D. Manuel Clemente returns to the UCP for the conference ‘Between two Jubilees’
D. Manuel Clemente, former Chancellor of the Universidade Católica Portuguesa (UCP), returned to the university to give the lecture ‘Between Two Jubilees: 2000-2025’ on 25 October.
The Patriarch Emeritus explained the origin of the word Jubilee, a biblical word that comes from the ‘ram's horn that announced a very special festivity that could be the recovery of family property or the liberation of slaves’.
Jubilee, also called Holy Year, is a time when people experience God's holiness. Its frequency has changed over time, initially every 100 years, and then every 50 years.

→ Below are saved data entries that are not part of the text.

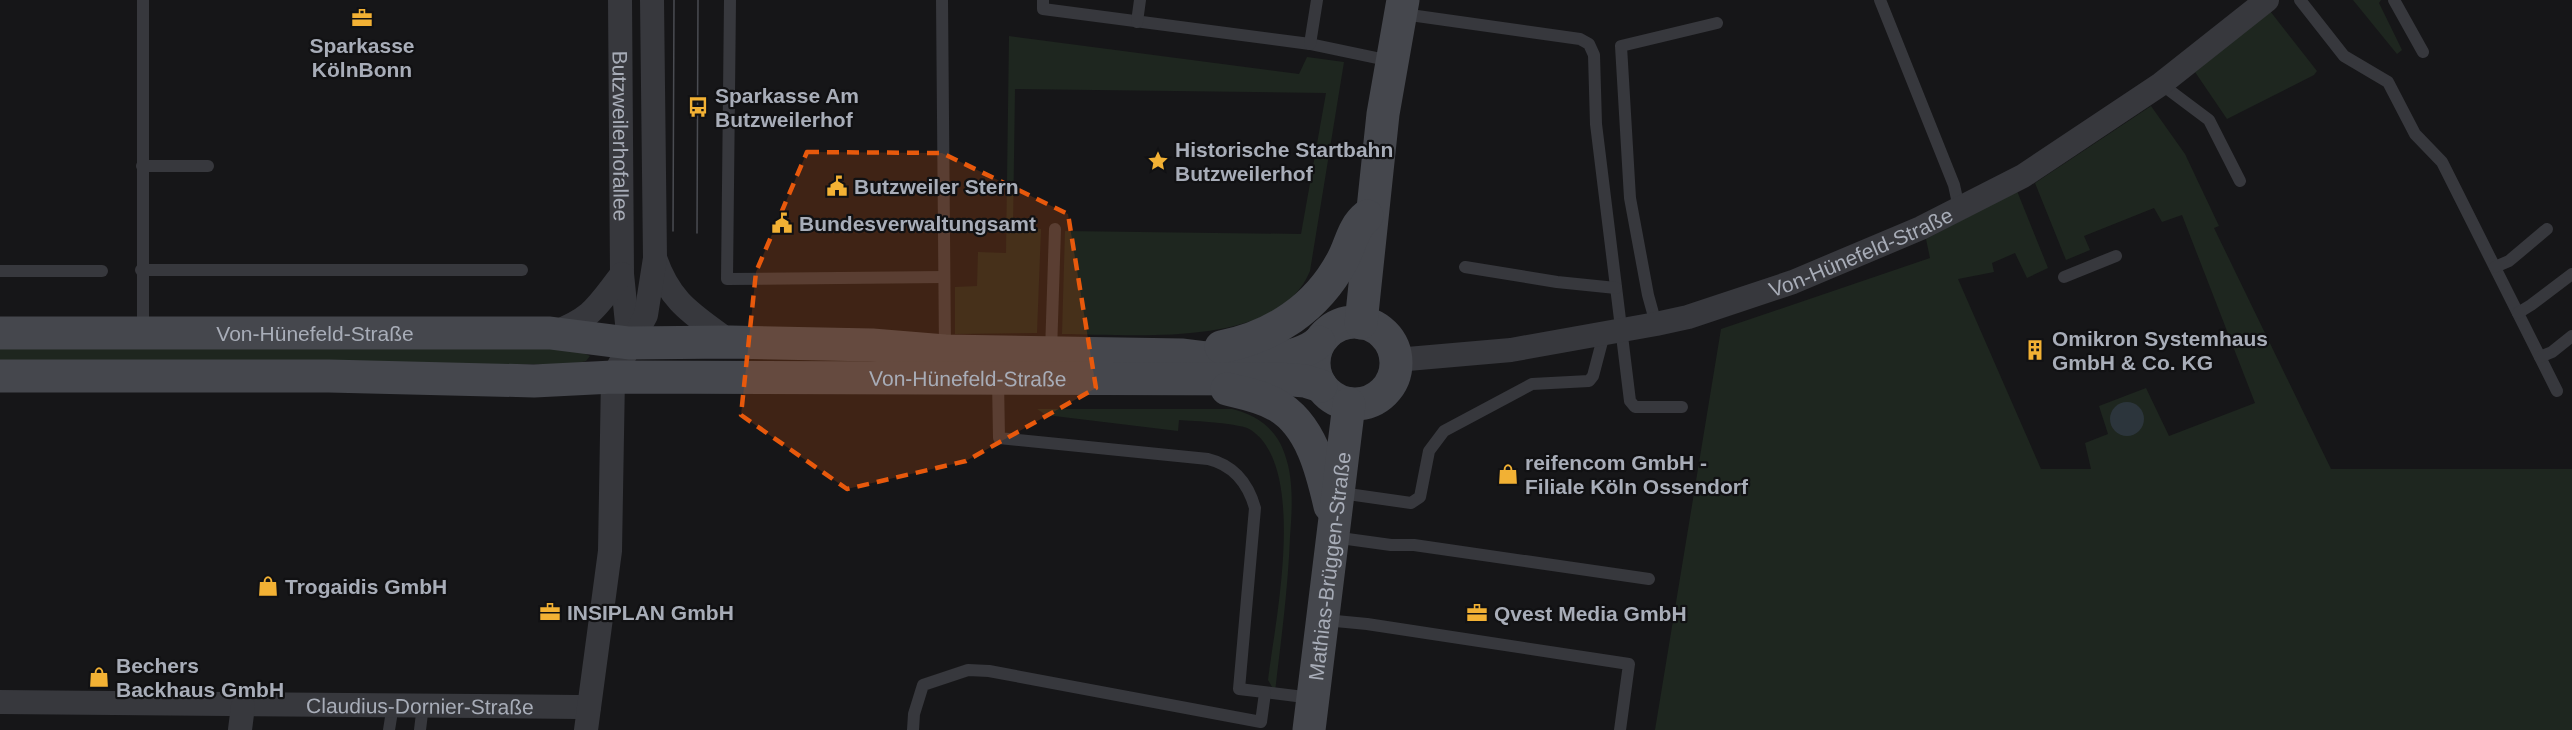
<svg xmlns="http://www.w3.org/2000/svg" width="2572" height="730" font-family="Helvetica,sans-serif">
	<rect width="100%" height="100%" fill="#161618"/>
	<g fill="#1e261f">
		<polygon points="2353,0 2381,0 2379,3 2402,50 2397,54"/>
		<polygon points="2270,11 2317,71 2314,75 2227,119 2195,72"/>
		<path d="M 1009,36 L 1299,74 L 1307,57 L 1344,62 L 1310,271 C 1278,350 1131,334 1062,334 L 1065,231 L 1301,234 L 1326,93 L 1015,89 L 1013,226 L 1041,229 L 1037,333 L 955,334 L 955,287 L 977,286 L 978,252 L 1006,253 Z"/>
		<polygon points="2151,106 2185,154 2219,226 2214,228 2331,469 2572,469 2572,730 1655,730 1721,329 1930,258 1926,239 2017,191 2048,268 2027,278 2015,253 1992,263 1994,272 1958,279 2041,469 2091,469 2085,443 2108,434 2099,406 2146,388 2169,436 2255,403 2182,215 2162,222 2154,208 2084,236 2090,250 2066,260 2035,183"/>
		<polygon points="0,345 541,347 577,350 590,356 586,361 575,364 0,368"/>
		<path d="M 1037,409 L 1232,409 C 1257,415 1277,429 1285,455 C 1294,480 1292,511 1290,537 C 1288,589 1281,641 1275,692 L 1268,680 C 1275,622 1308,468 1251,430 C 1242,423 1193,421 1179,420 L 1178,431 L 1046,415 Z"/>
	</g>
	<circle fill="#2c353c" cx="2127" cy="419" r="17"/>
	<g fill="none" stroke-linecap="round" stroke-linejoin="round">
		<g stroke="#37383d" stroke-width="12">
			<polyline points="730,0 727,279 944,277"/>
			<polyline points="942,0 945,350"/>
			<polyline points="1043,0 1043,9 1310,44 1391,61"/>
			<polyline points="1880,0 1954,185 1959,208"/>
			<polyline points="2300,0 2344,56 2388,82 2415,134 2442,162 2557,391"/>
			<polyline points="2394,0 2423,52"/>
			<polyline points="1403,14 1580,39 1589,44 1594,55 1596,124 1630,401 1635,407 1682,407"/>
			<polyline points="1137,22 1140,0"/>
			<polyline points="1310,44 1317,0"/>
			<polyline points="2161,84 2209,120 2240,181"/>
			<polyline points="142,166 208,166"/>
			<polyline points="1465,267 1557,282 1616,288"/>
			<polyline points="2495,267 2509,261 2547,229"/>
			<polyline points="141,270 522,270"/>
			<polyline points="0,271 102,271"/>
			<polyline points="2064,277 2116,256"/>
			<polyline points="2518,313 2531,305 2572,274"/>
			<polyline points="1656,324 1648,295 1630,198 1621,46 1717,23"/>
			<polyline points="143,332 143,0"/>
			<polyline points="1051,352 1055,229"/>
			<polyline points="2540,357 2552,352 2572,336"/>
			<path d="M 998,380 L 999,438 L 1208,459 C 1233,465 1248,483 1255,508 L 1239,689 L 1312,698"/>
			<polyline points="1341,493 1411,503 1420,497 1429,451 1444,431 1532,384 1589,381 1593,376 1604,334"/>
			<polyline points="1333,537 1391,545 1414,545 1649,579"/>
			<polyline points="1325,620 1367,624 1629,664 1620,730"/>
			<polyline points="389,730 393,705"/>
			<polyline points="420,730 423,705"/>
			<polyline points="913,730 914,714 923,685 968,670 989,671 1261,722 1265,693"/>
		</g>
		<g stroke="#37383d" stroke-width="24">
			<path id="s1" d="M 620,0 L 622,274 L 629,343"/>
			<path d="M 655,258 C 671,304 693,314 730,342"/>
			<path d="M 553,333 C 593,318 597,306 622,274"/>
			<path id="s2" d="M 1396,360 L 1511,350 L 1656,324 L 1688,317 L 1793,282 L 1921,228 L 2023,176 L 2161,84 L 2267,0"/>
			<path id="s3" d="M 0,702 C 197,705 393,705 589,707"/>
			<polyline points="240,730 243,706"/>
			<polyline points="586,730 610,551 613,377 646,315 655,258 652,0"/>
		</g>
		<g stroke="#45474d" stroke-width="33">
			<circle cx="1355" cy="363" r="41"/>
			<polyline points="1361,323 1383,114 1403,0"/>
			<path id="s4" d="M 0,333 L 550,333 L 629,343 L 730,342 L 872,345 L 945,351 L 1183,355 C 1219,360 1291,367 1319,342"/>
			<path d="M 1221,347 C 1273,337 1317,308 1342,261 C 1351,245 1352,228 1367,216"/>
			<path id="s5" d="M 0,376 L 329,376 L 534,381 L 613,377 L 1280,379 L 1305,381 L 1321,386"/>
			<path d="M 1227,389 C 1243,393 1261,396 1276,405 C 1311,424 1322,471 1330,506"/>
			<path id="s6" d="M 1309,730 L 1349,404"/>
		</g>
		<g stroke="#4a4c52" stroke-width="1.5">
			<polyline points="673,231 674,0"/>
			<polyline points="697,233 698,0"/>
		</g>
	</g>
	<path fill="#e8590c" fill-opacity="0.2" stroke="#e8590c" stroke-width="4.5" stroke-dasharray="12 8" stroke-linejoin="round" d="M 807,152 L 942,153 L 1068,214 L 1096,388 L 966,461 L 847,489 L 741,415 L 756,272 Z"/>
	<defs>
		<g id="office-bare" transform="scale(1.62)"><path d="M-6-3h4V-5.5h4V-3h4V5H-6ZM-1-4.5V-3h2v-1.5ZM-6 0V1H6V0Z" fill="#f2b134" stroke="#111113" stroke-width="2.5" paint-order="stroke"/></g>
		<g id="bus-bare" transform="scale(1.62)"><path d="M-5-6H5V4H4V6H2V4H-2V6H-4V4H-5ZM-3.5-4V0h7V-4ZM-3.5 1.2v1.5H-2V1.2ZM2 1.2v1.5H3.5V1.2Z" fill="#f2b134" stroke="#111113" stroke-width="2.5" paint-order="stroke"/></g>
		<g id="sight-bare" transform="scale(1.62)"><path d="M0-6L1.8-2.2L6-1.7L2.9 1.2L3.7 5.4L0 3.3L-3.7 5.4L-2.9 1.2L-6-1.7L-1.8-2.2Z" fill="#f2b134" stroke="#111113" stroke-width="2.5" paint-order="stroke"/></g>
		<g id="civic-bare" transform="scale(1.62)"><path d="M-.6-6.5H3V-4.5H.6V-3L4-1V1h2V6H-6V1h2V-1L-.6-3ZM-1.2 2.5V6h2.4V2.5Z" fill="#f2b134" stroke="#111113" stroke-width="2.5" paint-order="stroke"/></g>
		<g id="building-bare" transform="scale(1.62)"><path d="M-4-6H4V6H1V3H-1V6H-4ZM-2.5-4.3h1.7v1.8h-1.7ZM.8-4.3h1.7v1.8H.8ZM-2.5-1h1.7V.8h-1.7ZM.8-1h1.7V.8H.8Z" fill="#f2b134" stroke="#111113" stroke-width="2.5" paint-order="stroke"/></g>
		<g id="shop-bare" transform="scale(1.62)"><path d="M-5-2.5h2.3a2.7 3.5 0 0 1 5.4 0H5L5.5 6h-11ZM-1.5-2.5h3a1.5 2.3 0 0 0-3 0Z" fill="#f2b134" stroke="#111113" stroke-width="2.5" paint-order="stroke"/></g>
	</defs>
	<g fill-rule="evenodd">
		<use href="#office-bare" x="362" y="18"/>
		<use href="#bus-bare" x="698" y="107"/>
		<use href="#sight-bare" x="1158" y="161"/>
		<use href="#civic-bare" x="837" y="186"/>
		<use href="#civic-bare" x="782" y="223"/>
		<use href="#building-bare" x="2035" y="350"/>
		<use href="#shop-bare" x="1508" y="474"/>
		<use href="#shop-bare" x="268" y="586"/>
		<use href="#office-bare" x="550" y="612"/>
		<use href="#office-bare" x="1477" y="613"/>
		<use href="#shop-bare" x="99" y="677"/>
	</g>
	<g text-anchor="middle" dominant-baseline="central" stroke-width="4.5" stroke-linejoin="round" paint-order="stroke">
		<g font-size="21" font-weight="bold" fill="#a8adb8" stroke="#111113" text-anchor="start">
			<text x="362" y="45" text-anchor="middle">Sparkasse<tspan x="362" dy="24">KölnBonn</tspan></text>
			<text x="715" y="95">Sparkasse Am<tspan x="715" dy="24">Butzweilerhof</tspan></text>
			<text x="1175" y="149">Historische Startbahn<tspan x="1175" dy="24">Butzweilerhof</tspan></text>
			<text x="854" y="186">Butzweiler Stern</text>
			<text x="799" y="223">Bundesverwaltungsamt</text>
			<text x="2052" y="338">Omikron Systemhaus<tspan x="2052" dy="24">GmbH &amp; Co. KG</tspan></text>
			<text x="1525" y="462">reifencom GmbH -<tspan x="1525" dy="24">Filiale Köln Ossendorf</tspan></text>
			<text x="285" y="586">Trogaidis GmbH</text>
			<text x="567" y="612">INSIPLAN GmbH</text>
			<text x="1494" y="613">Qvest Media GmbH</text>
			<text x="116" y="665">Bechers<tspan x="116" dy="24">Backhaus GmbH</tspan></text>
		</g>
		<g font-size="21" fill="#a8adb8" stroke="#111113">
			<text stroke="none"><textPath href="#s1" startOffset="136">Butzweilerhofallee</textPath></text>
			<text stroke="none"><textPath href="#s2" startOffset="480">Von-Hünefeld-Straße</textPath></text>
			<text stroke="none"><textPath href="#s4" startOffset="315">Von-Hünefeld-Straße</textPath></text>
			<text stroke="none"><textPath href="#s5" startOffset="968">Von-Hünefeld-Straße</textPath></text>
			<text stroke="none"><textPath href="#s6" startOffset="165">Mathias-Brüggen-Straße</textPath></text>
			<text stroke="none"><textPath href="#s3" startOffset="420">Claudius-Dornier-Straße</textPath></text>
		</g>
	</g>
</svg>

Later, towards the end of the Middle Ages, the ‘awareness of the brevity of life and the need to guarantee salvation through a special time of grace gained strength and urgency’ and the Jubilee or Holy Year began to be celebrated every quarter of a century.
D. Manuel Clemente highlighted the extraordinary Jubilees that have taken place throughout history, summoned by the Pope for ‘some special reason’, as was the case with the Jubilee of Mercy, instituted by Pope Francis in 2015.
The Jubilee of 2000, called by Pope John Paul II, was marked by an ecumenical and inter-religious dimension, as well as ‘astonishment’ at the glaring social inequalities that existed in the world.
In the next Jubilee Year, in 2025, Pope Francis wants to renew hope, urging Christians to be attentive to ‘the calls of humanity’.
The theologian mentioned the eight signs of the times that the current Pope has pointed out to be converted into signs of Hope, such as ‘Peace, Life, Prisoners, the Sick, Young People, Migrants, the Elderly and the Poor’, adding that ‘each of these signs has a concrete action, they are very operative, they lead to a very pedagogical action’.
The Patriarch Emeritus concluded with a question from Pope Benedict XVI in 2007 about Christian hope: ‘In today's language, we could say: the Christian message was not only informative, but performative. This means that the Gospel is not just a communication of realities that can be known, but a communication that generates facts and changes life.
This conference was held as part of the annual General Assembly of the UCP Scientific Society.